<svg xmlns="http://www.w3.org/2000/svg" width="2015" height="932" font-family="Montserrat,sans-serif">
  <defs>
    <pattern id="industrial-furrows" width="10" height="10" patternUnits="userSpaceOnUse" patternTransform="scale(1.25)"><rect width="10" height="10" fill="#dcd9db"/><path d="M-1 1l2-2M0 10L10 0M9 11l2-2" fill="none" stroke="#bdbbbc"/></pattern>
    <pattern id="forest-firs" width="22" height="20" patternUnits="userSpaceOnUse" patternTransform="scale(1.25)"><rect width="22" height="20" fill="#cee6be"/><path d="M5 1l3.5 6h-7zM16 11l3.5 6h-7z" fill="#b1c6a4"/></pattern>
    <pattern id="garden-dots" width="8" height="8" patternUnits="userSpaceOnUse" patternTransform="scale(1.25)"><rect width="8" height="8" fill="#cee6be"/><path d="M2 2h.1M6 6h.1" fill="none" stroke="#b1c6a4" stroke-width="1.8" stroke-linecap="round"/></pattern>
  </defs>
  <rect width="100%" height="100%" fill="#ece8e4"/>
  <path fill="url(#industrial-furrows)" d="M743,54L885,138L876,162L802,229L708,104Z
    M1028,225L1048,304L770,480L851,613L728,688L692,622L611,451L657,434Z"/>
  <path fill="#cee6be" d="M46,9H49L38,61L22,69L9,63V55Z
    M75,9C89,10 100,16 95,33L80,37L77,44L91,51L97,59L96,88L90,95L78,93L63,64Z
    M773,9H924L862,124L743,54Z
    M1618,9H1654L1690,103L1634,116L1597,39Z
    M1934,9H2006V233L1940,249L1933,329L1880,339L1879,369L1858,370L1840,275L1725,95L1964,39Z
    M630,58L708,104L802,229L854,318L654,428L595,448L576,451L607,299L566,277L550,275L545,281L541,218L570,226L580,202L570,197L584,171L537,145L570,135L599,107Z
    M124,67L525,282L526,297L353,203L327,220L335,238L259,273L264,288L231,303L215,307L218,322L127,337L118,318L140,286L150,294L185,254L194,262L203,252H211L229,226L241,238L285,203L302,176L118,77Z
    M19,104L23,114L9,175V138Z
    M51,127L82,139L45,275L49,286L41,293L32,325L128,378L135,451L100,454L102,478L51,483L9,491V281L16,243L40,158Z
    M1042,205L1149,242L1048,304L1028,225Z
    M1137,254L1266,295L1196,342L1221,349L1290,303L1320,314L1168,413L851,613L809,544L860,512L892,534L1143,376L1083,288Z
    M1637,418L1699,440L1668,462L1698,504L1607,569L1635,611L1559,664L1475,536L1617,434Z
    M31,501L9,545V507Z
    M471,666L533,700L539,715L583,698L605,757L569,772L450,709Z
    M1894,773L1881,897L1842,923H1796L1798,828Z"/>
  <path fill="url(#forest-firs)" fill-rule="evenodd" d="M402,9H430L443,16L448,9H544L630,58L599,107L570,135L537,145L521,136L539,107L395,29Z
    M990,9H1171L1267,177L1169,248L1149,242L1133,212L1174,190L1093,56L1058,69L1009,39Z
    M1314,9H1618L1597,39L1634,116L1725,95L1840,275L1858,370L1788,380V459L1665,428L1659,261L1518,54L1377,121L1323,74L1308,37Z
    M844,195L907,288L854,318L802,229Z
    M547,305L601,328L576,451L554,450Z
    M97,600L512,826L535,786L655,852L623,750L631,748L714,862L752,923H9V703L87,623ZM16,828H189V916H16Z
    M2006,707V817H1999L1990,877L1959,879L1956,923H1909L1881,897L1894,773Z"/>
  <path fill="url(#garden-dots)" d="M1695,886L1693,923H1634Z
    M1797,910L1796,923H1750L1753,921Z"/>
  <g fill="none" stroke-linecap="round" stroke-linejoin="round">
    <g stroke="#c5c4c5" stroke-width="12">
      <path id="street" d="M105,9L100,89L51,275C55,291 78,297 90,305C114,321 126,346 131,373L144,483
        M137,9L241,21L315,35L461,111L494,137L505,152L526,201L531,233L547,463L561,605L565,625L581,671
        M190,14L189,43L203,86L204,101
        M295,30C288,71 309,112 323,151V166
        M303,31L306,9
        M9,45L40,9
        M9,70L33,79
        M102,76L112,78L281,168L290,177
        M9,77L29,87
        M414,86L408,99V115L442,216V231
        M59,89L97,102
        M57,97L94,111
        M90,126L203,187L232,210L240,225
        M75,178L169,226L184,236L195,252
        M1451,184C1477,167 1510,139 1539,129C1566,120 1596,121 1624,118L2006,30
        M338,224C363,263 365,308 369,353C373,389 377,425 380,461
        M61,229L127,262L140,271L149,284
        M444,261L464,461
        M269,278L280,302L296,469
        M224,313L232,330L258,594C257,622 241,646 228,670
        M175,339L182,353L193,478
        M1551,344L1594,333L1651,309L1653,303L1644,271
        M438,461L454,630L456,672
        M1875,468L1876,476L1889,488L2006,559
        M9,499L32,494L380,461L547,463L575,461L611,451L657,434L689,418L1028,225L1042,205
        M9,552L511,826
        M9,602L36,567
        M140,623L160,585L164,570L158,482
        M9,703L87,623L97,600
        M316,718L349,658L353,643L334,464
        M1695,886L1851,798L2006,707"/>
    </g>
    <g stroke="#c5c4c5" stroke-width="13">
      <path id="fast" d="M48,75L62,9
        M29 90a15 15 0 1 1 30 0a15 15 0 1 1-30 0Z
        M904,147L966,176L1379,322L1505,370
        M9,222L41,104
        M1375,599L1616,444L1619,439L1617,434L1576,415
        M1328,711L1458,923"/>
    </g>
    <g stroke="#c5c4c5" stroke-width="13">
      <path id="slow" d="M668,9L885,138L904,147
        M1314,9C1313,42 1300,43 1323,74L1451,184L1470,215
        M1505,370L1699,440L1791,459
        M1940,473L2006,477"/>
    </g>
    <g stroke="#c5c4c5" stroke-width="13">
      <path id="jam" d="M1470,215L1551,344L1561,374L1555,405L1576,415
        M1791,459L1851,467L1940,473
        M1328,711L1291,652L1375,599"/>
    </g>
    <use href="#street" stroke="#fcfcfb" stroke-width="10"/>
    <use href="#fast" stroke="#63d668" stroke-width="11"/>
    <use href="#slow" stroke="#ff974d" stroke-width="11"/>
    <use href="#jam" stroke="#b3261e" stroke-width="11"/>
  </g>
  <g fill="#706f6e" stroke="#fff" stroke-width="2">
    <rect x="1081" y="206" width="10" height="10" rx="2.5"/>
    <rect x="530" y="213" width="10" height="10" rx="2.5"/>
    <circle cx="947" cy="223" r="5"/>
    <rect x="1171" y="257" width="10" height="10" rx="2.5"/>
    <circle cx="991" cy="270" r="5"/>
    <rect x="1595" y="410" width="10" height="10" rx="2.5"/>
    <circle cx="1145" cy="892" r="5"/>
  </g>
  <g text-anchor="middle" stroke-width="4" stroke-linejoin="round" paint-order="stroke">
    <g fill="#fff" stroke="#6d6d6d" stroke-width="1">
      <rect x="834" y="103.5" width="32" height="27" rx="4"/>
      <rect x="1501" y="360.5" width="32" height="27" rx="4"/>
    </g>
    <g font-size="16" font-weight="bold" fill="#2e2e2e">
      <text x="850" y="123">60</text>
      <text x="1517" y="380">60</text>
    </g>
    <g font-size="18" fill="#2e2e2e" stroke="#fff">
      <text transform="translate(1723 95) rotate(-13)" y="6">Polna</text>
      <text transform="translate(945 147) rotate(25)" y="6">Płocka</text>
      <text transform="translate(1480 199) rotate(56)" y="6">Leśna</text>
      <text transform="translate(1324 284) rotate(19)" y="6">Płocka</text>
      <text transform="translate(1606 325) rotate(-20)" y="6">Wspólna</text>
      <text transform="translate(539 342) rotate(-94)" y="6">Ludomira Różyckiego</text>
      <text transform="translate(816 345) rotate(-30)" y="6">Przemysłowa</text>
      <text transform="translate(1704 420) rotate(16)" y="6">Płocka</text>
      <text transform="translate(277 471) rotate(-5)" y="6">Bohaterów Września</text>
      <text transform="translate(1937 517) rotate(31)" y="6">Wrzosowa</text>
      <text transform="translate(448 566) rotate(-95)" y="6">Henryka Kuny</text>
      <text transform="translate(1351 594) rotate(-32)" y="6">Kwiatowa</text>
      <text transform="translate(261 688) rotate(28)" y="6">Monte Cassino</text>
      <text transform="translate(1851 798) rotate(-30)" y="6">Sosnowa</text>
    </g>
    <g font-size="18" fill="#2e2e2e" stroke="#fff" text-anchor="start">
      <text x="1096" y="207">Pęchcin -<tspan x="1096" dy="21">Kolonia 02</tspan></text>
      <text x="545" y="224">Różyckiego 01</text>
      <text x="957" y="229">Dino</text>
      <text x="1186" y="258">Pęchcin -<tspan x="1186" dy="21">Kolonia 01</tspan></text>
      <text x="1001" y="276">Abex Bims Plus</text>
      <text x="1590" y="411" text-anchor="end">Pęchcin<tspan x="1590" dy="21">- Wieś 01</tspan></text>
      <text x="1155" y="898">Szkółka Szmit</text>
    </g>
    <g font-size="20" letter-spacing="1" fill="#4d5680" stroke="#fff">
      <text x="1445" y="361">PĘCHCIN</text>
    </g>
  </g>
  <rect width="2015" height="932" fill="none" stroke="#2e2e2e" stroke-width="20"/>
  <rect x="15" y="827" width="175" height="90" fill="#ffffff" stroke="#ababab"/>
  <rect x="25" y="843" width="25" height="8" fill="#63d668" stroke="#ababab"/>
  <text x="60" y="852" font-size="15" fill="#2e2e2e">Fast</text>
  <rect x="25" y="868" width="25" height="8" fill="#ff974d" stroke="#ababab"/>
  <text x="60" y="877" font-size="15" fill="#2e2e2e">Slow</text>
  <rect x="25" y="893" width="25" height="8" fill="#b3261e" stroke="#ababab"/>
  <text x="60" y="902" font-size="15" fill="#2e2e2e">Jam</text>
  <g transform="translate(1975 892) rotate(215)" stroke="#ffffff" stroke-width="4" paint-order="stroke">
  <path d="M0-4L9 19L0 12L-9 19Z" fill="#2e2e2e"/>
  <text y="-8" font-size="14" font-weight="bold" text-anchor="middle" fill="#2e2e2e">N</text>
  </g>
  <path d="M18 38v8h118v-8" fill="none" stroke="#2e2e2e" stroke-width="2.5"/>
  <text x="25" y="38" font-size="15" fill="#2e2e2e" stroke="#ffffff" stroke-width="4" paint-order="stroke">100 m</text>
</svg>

- - -

■ **EXERCISE DIRECTIONS**: Copy the lines above that hold the word "linejoin".

■ **SOLUTION FOR THIS TASK**:
  <g fill="none" stroke-linecap="round" stroke-linejoin="round">
  <g text-anchor="middle" stroke-width="4" stroke-linejoin="round" paint-order="stroke">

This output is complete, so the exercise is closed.